Las publicidades nos venden la idea de que tener una sonrisa brillante y blanca nos hace más atractivos e higiénicos. Y aunque lo cierto es que existen unos 20 tonos de esmalte dental, ninguno de ellos es de blanco absoluto; por tanto, lograr que la dentadura quede lo más blanco posibles es la meta para muchas personas.

Por ello, al ver a artistas o simples modelos de televisión con dientes relucientes de blancura, nos invaden las ganas de querer comprar una pasta dental blanqueadora o ir con el dentista a que nos ayude a tener un color más claro para nuestros dientes; incluso, solemos buscar trucos por Internet para lograrlo, no solo por salud sino por vanidad.

Pero ¿qué pasa cuando ese deseo se convierte en una obsesión?
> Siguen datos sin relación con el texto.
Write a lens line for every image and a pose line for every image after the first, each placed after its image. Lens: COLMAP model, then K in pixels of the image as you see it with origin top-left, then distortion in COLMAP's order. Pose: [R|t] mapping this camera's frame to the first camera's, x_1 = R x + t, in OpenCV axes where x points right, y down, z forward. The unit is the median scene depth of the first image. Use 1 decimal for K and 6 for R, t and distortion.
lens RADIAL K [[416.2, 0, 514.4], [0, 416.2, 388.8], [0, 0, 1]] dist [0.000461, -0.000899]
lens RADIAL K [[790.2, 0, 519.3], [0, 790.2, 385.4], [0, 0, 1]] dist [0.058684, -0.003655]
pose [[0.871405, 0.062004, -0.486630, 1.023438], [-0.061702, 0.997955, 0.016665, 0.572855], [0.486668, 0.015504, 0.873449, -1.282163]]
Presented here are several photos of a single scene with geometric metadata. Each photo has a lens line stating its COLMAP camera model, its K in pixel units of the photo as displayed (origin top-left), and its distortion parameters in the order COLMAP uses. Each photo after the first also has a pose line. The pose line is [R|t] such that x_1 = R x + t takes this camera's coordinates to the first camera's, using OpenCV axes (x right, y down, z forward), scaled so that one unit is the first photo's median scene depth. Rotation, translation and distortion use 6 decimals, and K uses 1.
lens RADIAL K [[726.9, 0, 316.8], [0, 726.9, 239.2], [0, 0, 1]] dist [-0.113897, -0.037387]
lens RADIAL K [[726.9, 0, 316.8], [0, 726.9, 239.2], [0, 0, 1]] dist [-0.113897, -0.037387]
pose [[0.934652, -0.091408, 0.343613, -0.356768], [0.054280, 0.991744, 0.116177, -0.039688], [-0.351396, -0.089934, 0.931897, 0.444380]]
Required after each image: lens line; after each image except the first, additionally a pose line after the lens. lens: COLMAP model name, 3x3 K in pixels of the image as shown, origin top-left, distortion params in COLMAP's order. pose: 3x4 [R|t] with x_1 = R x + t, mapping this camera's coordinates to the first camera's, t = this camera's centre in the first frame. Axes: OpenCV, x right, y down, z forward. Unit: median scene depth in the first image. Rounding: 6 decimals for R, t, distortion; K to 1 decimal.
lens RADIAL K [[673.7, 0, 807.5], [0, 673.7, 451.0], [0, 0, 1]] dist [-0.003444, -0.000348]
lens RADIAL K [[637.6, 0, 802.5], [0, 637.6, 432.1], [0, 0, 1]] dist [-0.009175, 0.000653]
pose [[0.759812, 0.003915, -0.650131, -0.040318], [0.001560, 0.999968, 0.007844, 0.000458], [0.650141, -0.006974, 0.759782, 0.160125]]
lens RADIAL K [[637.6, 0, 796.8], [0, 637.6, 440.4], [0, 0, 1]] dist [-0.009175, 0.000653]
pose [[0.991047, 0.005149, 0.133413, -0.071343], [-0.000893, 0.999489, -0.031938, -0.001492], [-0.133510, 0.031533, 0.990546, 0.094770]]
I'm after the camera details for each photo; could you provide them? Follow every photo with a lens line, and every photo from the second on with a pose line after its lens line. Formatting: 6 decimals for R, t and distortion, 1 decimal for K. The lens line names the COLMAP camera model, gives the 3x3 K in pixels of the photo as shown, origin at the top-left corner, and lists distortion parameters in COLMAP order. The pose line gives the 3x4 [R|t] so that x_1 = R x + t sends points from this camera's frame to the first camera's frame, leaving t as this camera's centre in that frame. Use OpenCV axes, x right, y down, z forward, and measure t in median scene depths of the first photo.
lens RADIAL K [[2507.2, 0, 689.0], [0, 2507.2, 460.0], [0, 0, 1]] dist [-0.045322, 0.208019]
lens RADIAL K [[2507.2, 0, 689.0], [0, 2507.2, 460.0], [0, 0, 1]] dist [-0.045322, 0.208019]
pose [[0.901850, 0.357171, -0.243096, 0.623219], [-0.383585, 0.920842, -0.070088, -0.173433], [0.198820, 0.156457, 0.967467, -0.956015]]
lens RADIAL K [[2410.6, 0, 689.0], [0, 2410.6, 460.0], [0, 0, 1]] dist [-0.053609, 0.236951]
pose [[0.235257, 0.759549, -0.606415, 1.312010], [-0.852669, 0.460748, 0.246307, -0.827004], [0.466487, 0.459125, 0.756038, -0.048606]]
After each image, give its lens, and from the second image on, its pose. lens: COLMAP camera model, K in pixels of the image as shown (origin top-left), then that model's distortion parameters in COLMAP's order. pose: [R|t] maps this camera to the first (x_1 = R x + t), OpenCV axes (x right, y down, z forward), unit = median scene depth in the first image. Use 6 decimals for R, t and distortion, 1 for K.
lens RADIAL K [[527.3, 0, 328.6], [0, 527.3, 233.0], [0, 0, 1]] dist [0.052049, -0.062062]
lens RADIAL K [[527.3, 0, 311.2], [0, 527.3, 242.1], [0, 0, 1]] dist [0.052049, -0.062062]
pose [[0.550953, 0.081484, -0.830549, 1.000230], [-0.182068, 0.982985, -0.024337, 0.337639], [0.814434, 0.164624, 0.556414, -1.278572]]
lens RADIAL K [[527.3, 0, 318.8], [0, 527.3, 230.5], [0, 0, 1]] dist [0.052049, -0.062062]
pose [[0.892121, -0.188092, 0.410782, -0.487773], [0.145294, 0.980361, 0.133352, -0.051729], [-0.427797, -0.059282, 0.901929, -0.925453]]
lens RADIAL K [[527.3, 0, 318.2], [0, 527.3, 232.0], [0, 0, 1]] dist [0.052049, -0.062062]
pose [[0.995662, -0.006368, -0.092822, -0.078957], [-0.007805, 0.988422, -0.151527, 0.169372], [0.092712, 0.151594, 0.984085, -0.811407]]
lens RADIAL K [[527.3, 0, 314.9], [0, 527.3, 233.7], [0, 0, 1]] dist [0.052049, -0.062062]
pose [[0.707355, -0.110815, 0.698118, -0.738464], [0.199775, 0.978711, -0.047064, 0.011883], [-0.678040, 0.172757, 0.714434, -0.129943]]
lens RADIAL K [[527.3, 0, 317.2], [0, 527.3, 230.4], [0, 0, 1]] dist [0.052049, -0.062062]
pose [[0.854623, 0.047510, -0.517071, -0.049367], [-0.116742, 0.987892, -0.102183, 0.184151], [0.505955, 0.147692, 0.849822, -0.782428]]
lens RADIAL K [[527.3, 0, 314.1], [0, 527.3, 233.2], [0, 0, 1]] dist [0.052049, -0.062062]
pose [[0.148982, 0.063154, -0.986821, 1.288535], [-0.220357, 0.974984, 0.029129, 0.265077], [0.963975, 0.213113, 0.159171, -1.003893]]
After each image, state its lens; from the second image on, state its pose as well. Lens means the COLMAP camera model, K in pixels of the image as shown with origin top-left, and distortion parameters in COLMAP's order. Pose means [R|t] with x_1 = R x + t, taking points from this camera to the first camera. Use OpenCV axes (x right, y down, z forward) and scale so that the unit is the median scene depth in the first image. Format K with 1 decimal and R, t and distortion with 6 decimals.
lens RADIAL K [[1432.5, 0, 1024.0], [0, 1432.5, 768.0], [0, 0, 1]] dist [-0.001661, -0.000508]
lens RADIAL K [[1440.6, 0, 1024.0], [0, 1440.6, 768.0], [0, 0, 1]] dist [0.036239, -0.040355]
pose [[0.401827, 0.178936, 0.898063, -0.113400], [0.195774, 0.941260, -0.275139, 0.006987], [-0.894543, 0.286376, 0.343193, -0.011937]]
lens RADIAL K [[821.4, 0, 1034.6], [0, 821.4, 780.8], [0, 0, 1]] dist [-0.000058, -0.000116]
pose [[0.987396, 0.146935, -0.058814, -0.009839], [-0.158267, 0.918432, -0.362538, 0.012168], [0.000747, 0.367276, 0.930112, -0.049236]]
Pues esto se convierte en una enfermedad que lleva el nombre de Blancorexia, definida como la obsesión por tener los dientes muy blancos.

¿Qué peligros acarrea?

Muchos pacientes, con el fin de tener unos dientes blancos se valen de fundas de porcelana sobre sus dientes sanos, que primero hay que desgastar para aplicarlos. Un acto que debilita los dientes.
Otros recurren a uso de peróxidos de hidrógeno (componente del agua oxigenada) de manera repetida, sin necesidad y hasta la compra de productos sin la asistencia de un profesional de odontología.
Se debe evitar poner en riesgo de perder las piezas dentales, al usar productos que no son buenos para ellos y de dudosa procedencia sólo con el fin de tener una dentadura más blanca.
Otro riesgo es que por el abuso de los tratamientos se llega a producir daños en la matriz del esmalte, al interior de cada pieza y en la penetración pulpar, lo que origina la muerte de los dientes.
¿Cuál es la manera ideal de blanquear los dientes?

La mejor forma para aclarar la dentadura es mediante las técnicas utilizadas por los odontólogos en su consultorio, que consiste en la aplicación de peróxidos de hidrógeno, una o dos veces como máximo. Asimismo, otra técnica para blanquear los dientes consiste en el uso de férulas o guardas oclusales (aparato removible que se lleva en los dientes por la noche para blanquear los dientes), que deben ser provistas siempre por el profesional.